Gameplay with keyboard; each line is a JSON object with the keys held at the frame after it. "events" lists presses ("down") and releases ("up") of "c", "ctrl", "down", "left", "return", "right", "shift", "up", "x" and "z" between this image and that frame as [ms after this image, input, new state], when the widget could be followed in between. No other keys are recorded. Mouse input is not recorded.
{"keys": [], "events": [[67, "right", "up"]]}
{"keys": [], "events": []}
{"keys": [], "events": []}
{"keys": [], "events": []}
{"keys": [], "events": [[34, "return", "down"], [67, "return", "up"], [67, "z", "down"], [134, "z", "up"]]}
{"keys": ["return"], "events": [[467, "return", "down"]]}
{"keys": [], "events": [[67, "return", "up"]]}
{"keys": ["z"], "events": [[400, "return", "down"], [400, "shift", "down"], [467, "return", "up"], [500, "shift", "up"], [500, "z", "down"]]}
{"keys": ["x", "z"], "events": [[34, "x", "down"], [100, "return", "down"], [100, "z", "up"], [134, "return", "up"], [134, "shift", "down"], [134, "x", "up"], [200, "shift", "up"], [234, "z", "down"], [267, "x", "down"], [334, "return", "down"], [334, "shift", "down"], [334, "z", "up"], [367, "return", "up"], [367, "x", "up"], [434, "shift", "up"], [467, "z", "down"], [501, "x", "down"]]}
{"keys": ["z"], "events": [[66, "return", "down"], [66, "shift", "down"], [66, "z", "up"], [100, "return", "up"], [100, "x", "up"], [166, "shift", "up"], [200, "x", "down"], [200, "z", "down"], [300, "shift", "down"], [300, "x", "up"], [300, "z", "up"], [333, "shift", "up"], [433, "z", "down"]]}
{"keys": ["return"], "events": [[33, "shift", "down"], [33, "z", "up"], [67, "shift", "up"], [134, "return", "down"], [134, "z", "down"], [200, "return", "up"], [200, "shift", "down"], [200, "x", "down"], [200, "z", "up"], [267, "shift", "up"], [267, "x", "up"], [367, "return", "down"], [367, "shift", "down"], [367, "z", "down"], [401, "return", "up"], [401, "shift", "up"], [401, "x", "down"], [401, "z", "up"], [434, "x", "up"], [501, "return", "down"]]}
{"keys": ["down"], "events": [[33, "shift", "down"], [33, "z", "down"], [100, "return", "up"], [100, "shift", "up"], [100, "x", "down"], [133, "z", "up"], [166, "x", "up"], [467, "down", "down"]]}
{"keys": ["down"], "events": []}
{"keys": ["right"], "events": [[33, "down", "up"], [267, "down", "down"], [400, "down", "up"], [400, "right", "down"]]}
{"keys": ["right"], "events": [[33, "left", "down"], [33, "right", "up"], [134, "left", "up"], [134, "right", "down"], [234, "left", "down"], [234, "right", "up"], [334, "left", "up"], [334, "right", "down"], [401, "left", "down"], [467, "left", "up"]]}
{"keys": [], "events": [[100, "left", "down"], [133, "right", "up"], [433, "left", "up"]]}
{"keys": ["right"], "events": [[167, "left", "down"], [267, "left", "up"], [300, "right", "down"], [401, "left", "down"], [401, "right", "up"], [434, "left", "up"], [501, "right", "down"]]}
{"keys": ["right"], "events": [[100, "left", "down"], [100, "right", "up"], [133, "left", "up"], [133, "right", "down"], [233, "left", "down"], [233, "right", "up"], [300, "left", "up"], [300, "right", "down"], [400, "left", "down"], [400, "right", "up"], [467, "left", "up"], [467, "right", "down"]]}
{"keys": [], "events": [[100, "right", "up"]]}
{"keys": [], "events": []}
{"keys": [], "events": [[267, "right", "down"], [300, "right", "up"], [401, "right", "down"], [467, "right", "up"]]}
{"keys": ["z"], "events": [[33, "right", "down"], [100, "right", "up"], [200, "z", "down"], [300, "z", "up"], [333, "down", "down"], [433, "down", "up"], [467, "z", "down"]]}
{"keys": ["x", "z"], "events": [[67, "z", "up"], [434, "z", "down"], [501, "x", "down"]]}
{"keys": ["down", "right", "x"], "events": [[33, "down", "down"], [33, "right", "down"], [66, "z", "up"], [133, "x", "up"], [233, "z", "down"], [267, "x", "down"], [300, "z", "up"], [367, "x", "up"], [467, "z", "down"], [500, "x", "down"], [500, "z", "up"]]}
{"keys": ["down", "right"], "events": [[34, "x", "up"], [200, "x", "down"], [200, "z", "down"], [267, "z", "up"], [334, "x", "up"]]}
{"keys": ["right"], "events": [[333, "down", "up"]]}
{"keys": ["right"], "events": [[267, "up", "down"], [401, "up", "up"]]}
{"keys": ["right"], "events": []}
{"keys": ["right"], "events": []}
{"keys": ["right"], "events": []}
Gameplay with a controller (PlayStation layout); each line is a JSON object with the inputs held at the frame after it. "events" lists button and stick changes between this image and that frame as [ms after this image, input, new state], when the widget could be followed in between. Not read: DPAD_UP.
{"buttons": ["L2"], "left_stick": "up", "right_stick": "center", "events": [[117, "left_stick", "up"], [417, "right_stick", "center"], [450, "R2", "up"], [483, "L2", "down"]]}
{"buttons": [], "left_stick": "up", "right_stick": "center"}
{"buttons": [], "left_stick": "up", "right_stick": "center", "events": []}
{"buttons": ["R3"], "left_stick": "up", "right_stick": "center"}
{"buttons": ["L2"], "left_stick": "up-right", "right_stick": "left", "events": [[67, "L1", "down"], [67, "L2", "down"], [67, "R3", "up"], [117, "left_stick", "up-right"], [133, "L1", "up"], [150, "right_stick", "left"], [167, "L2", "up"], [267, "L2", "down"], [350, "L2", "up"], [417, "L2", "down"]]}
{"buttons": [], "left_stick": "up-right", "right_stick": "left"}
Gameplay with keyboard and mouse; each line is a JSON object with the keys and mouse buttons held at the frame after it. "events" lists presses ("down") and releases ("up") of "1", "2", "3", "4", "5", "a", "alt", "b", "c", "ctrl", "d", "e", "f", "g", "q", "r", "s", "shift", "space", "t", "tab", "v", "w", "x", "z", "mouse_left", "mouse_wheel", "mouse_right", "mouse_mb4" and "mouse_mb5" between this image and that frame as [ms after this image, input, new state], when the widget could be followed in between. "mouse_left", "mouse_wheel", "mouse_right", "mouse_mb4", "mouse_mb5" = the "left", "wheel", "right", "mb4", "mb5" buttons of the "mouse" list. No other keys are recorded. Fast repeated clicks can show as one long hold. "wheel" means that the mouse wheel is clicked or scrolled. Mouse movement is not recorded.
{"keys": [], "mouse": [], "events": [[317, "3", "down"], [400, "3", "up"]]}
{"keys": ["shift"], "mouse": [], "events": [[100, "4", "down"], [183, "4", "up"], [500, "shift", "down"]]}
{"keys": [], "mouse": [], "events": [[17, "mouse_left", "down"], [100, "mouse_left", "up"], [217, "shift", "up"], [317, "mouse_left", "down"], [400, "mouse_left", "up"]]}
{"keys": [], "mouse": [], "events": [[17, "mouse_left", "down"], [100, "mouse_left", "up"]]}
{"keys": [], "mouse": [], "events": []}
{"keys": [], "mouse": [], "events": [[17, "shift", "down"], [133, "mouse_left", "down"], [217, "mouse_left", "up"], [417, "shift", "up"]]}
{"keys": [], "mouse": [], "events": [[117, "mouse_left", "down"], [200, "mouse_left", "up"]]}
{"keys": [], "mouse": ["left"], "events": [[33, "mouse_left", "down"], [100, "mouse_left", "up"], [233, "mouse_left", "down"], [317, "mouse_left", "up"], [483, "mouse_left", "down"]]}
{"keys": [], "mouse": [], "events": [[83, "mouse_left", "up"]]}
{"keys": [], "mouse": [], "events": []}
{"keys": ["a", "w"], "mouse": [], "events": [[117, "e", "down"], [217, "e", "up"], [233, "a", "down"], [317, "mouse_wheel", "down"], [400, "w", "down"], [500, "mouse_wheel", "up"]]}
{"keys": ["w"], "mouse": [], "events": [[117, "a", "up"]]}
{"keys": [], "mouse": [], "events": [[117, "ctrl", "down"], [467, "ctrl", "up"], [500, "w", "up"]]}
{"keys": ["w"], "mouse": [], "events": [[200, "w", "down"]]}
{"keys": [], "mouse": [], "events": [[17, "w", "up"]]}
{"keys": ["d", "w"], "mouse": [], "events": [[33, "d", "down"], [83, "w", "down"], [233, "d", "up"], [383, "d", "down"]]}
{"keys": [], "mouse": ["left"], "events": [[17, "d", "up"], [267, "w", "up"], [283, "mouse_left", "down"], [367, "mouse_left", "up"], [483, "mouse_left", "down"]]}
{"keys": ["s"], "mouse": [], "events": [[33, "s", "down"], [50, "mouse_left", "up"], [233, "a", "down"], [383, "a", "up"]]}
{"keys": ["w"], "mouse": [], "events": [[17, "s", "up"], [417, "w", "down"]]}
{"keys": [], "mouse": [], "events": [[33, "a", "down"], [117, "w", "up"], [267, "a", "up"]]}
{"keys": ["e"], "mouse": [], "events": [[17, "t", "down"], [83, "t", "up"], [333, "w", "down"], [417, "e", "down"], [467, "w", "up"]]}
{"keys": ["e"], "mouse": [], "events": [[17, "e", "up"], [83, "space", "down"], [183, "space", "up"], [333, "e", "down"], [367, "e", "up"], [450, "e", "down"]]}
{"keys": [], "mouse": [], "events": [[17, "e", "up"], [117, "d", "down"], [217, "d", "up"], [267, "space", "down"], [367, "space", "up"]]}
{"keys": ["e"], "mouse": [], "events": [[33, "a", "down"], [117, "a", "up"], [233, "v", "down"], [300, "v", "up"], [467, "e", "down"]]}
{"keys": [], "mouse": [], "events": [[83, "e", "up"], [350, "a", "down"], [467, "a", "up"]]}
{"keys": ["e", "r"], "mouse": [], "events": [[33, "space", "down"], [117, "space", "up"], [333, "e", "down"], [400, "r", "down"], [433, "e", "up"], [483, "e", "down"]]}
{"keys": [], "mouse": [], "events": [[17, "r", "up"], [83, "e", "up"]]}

• **To do**
Looking at the material above, count the lines that carry the word "center" and answer with the count alone.

• **Answer for the task**
4